Questions for readers:
1) What was your overall impression of the novel? Did you enjoy it?
2 ) This book is narrated by both Dylan and Rowenna. Did you prefer reading one perspective over the other?
3) Did you feel any sense of ‘dramatic irony’ (we know something the character doesn’t) while reading this book? For example, do you wish you could have told Dylan about something Rowenna wrote?
4) Have you ever read or seen any dystopian fiction before? How did it compare?
5) [*Spoiler*] What did you think of the ending? Is help coming? Do you think the characters want to go back to normal life?
6) What would you try to save if The End happened?
Extract:
In your exams, you are often given a blind close reading activity. If you want to practice this, each month, I will provide an extract and a choice of two questions to answer.

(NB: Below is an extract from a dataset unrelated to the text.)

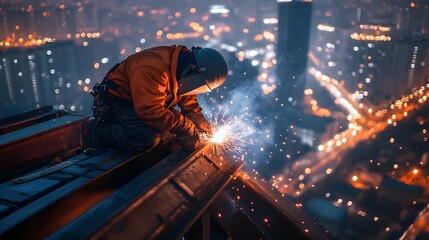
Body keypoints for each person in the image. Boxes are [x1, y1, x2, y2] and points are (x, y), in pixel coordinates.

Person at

Good luck!
There’s a hell of a view from the lean-to. Down toward Caernarfon, where you can see the castle towers jutting out like gnarling teeth, and then the sea and Anglesey beyond it. I can’t ever remember going to Anglesey, but Mam says I went loads of times when I was a little boy. There were nice places to go for walks, Mam says, with nice beaches all around, because Anglesey is an island. I was thinking about that yesterday when I was sitting on the roof of the lean-to, looking out. Seeing the sea and the island, which looks too big to be an island from here. There are trees and fields and places I don’t know between here and the sea. Yesterday was a cold day—cold enough to make my mouth steam, like snow in a saucepan. I sat there thinking about all those people in the olden days, poor things, going to beaches in their cars and sitting there all day with nothing to do. Standing with their feet in the water, then splashing about a bit and then having a picnic. I try not to think about those people too much.
Then I heard Mam coming out with Mona strapped to her breast, and I climbed down the ladder. There was too much to do to waste time thinking about Anglesey and the olden days.
***
Our house is in a dead place. What I mean is, it’s in the middle of nowhere, and no one ever comes here. Well, almost no one. In the olden days, an elderly couple lived in the house called Sunningdale, which is about seventy-eight steps from our house. They went away soon after The End, same as everyone else. “What’s Sunningdale?” I asked Mam one day after I’d been looking though their windows.
“A bloody stupid name,” she barked back. “Keep away from that house, Dylan. It isn’t ours.”
I think I can remember Mr. and Mrs. Thorpe, but I can’t be sure. He was tall with white hair and glasses that always seemed to be reflecting some light, so you could never quite see his eyes. She was small and thin and stared at you as she spoke. Sunningdale is exactly the same as it was when they left it, except that I’ve used their garden for planting and I’ve cut down a few of their trees for firewood. I want to go inside the house, but Mam says no. For some reason, she’s a bit funny about Sunningdale and Mr. and Mrs. Thorpe.
The truth is, they’ve probably gone forever. They were old, old enough to have stopped working. They did pointless things, like playing golf and growing tiny trees called bonsai in their kitchen window. They probably went away to find their families and decided to stick with them. Somewhere in England, probably.
1) What does this extract reveal about the world Dylan lives in and his attitude to it?
2) Describe the ways the language used in this extracts relates to the Dystopian genre?